Ask your parents if they can pay for the hospital bills, but they will insist on suing the cab driver. Win in court. Wish they’d just paid for the bills themselves.

When you can finally walk again, you will walk until you can barely breathe and your leg is on fire. Don’t stop walking. Enter a marathon; come in 176th place.

Ask your boss for a raise. He will not give you one, but will tell you to keep up the good work. Walk away and keep walking until your landlord threatens to kick you out. Consider becoming homeless. Realize New York is too cold. You will ask your boss for your job back, and he will give it to you. Pretend not to care that you will be working for half your old salary.

Have an affair with Timothy from accounting. Don’t ask him why the fuck anyone would want to be an accountant; your job is just as boring. Ignore your mother’s advice and have sex with him after one date. Sleep with him everywhere you can: your apartment, the office bathroom, an expensive hotel room with a bottle of champagne. Wonder how much accounting pays. You will ask him and wish you were an accountant.

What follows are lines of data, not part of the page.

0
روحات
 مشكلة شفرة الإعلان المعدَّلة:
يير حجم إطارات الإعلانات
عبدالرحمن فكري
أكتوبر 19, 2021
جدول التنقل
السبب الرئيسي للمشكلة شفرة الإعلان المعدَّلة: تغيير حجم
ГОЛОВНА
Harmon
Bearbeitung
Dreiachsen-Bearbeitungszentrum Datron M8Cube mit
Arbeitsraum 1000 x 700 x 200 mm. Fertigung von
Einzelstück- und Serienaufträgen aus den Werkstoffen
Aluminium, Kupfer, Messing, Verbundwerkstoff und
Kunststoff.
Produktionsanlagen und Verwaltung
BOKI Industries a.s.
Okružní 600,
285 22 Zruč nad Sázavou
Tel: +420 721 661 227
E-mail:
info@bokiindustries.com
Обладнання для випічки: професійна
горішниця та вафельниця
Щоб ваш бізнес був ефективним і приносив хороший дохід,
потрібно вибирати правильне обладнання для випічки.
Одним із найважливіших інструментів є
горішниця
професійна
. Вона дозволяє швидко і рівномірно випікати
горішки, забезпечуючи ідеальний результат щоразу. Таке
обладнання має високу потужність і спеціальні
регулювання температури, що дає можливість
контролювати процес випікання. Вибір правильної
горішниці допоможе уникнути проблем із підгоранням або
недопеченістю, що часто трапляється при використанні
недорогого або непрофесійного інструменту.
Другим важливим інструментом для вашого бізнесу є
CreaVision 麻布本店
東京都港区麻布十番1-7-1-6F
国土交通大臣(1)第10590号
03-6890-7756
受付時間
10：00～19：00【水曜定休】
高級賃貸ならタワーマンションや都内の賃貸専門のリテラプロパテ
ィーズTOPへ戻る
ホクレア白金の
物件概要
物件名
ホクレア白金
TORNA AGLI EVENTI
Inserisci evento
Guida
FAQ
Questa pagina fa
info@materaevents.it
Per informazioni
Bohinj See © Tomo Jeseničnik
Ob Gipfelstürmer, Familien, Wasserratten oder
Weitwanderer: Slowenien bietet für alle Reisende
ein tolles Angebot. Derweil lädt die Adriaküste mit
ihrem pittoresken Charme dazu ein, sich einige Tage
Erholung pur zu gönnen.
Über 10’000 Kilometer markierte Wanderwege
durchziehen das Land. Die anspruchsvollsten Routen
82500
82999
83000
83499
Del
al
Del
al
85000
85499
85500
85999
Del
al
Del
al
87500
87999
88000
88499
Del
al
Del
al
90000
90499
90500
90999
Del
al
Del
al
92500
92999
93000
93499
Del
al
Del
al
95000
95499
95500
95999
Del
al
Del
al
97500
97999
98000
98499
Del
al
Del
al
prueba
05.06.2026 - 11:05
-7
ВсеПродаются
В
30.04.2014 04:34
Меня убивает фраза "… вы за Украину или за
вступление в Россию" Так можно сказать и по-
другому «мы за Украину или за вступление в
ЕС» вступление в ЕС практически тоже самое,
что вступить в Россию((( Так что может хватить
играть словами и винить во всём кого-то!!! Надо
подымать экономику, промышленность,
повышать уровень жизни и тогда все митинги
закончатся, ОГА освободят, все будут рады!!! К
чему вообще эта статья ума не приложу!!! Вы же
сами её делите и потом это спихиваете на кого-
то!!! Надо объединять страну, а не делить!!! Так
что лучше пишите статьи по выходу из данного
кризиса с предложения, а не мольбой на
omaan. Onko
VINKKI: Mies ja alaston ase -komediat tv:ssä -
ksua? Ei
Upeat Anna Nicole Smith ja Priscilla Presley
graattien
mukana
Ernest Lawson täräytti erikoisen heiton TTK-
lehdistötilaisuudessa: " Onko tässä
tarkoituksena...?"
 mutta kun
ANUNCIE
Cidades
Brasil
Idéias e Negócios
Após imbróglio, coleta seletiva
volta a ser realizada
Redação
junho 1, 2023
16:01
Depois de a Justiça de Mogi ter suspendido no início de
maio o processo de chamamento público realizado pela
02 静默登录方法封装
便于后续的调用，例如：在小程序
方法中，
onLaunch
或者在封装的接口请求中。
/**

Your affair will end the night you have sex at his apartment for the first time. His wife will come home early from her “girls’ weekend” and find you and Timothy slick and sweaty on the kitchen floor. Know you should run as soon as you see her overly muscular calves. She is not the type of person to ever finish 176th.

Later, weeks or months or years later, you will remember that Timothy’s wife was much prettier than you and you will wonder why he had an affair. Call your niece and ask how to stalk someone on the Internet. You will be scared at how easy it is. When you find out that the other woman in Timothy’s apartment was not his wife, you will think the world finally makes sense. Timothy’s wife has a bleached mustache and wears cardigans and would never run a marathon and you will realize you were just one of the girls all along. Wish you still belonged to something.

Find love. Your niece will graduate college and move to the city. You will do jello shots at a party with a twenty-four-year-old somebody and you will decide he is everything you ever wanted. Lose love. You will find him with his hand up the skirt of a seventeen-year-old nobody and realize you are thirty-three and completely alone. Adopt a cat.

Wonder if thirty-three is too old to become a lesbian. Wonder if women find you pretty. Wonder if you should fly home for Christmas with your parents or use the money for cat food and porn. Wonder how you managed to go from “curvy” to “approaching fat” so quickly. Wonder why you do not like ones and tens and if thinking about death makes you suicidal and why you thought Gloria Steinem was a good name for your cat and when or if you will ever start a day without wanting it to end.